§ What the task asks:
All of the entries should be restated word for word, but without their pictures.

§ Extracted information:
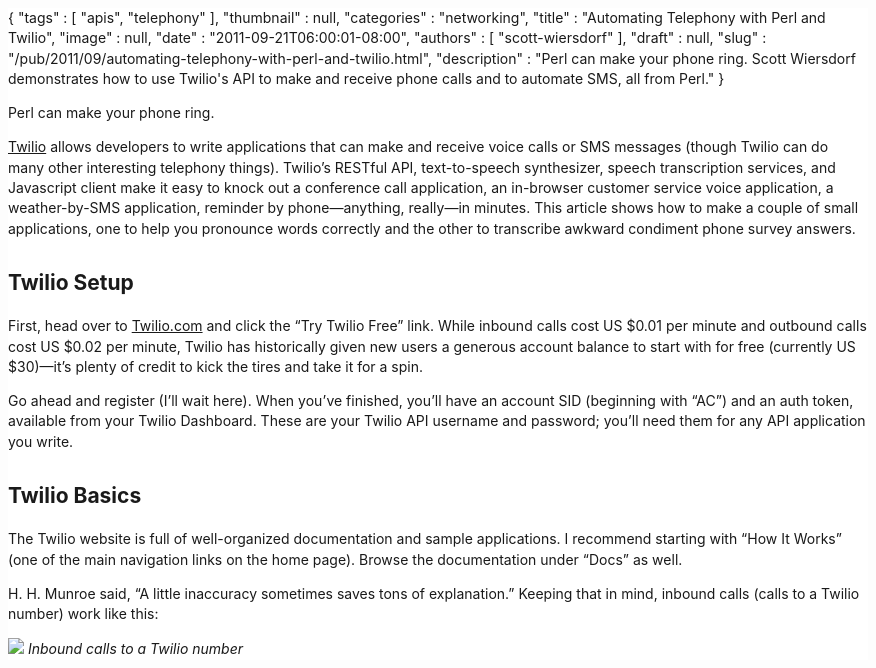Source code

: {
   "tags" : [
      "apis",
      "telephony"
   ],
   "thumbnail" : null,
   "categories" : "networking",
   "title" : "Automating Telephony with Perl and Twilio",
   "image" : null,
   "date" : "2011-09-21T06:00:01-08:00",
   "authors" : [
      "scott-wiersdorf"
   ],
   "draft" : null,
   "slug" : "/pub/2011/09/automating-telephony-with-perl-and-twilio.html",
   "description" : "Perl can make your phone ring. Scott Wiersdorf demonstrates how to use Twilio's API to make and receive phone calls and to automate SMS, all from Perl."
}



Perl can make your phone ring.

[Twilio](http://www.twilio.com/) allows developers to write applications that can make and receive voice calls or SMS messages (though Twilio can do many other interesting telephony things). Twilio’s RESTful API, text-to-speech synthesizer, speech transcription services, and Javascript client make it easy to knock out a conference call application, an in-browser customer service voice application, a weather-by-SMS application, reminder by phone—anything, really—in minutes. This article shows how to make a couple of small applications, one to help you pronounce words correctly and the other to transcribe awkward condiment phone survey answers.

**Twilio Setup**
----------------

First, head over to [Twilio.com](http://www.twilio.com/) and click the “Try Twilio Free” link. While inbound calls cost US $0.01 per minute and outbound calls cost US $0.02 per minute, Twilio has historically given new users a generous account balance to start with for free (currently US $30)—it’s plenty of credit to kick the tires and take it for a spin.

Go ahead and register (I’ll wait here). When you’ve finished, you’ll have an account SID (beginning with “AC”) and an auth token, available from your Twilio Dashboard. These are your Twilio API username and password; you’ll need them for any API application you write.

**Twilio Basics**
-----------------

The Twilio website is full of well-organized documentation and sample applications. I recommend starting with “How It Works” (one of the main navigation links on the home page). Browse the documentation under “Docs” as well.

H. H. Munroe said, “A little inaccuracy sometimes saves tons of explanation.” Keeping that in mind, inbound calls (calls to a Twilio number) work like this:

![](/images/_pub_2011_09_automating-telephony-with-perl-and-twilio/twilio-inbound.png)
*Inbound calls to a Twilio number*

§ Your solution:
Source code

: {
   "tags" : [
      "apis",
      "telephony"
   ],
   "thumbnail" : null,
   "categories" : "networking",
   "title" : "Automating Telephony with Perl and Twilio",
   "image" : null,
   "date" : "2011-09-21T06:00:01-08:00",
   "authors" : [
      "scott-wiersdorf"
   ],
   "draft" : null,
   "slug" : "/pub/2011/09/automating-telephony-with-perl-and-twilio.html",
   "description" : "Perl can make your phone ring. Scott Wiersdorf demonstrates how to use Twilio's API to make and receive phone calls and to automate SMS, all from Perl."
}



Perl can make your phone ring.

[Twilio](http://www.twilio.com/) allows developers to write applications that can make and receive voice calls or SMS messages (though Twilio can do many other interesting telephony things). Twilio’s RESTful API, text-to-speech synthesizer, speech transcription services, and Javascript client make it easy to knock out a conference call application, an in-browser customer service voice application, a weather-by-SMS application, reminder by phone—anything, really—in minutes. This article shows how to make a couple of small applications, one to help you pronounce words correctly and the other to transcribe awkward condiment phone survey answers.

**Twilio Setup**
----------------

First, head over to [Twilio.com](http://www.twilio.com/) and click the “Try Twilio Free” link. While inbound calls cost US $0.01 per minute and outbound calls cost US $0.02 per minute, Twilio has historically given new users a generous account balance to start with for free (currently US $30)—it’s plenty of credit to kick the tires and take it for a spin.

Go ahead and register (I’ll wait here). When you’ve finished, you’ll have an account SID (beginning with “AC”) and an auth token, available from your Twilio Dashboard. These are your Twilio API username and password; you’ll need them for any API application you write.

**Twilio Basics**
-----------------

The Twilio website is full of well-organized documentation and sample applications. I recommend starting with “How It Works” (one of the main navigation links on the home page). Browse the documentation under “Docs” as well.

H. H. Munroe said, “A little inaccuracy sometimes saves tons of explanation.” Keeping that in mind, inbound calls (calls to a Twilio number) work like this:

![](/images/_pub_2011_09_automating-telephony-with-perl-and-twilio/twilio-inbound.png)
*Inbound calls to a Twilio number*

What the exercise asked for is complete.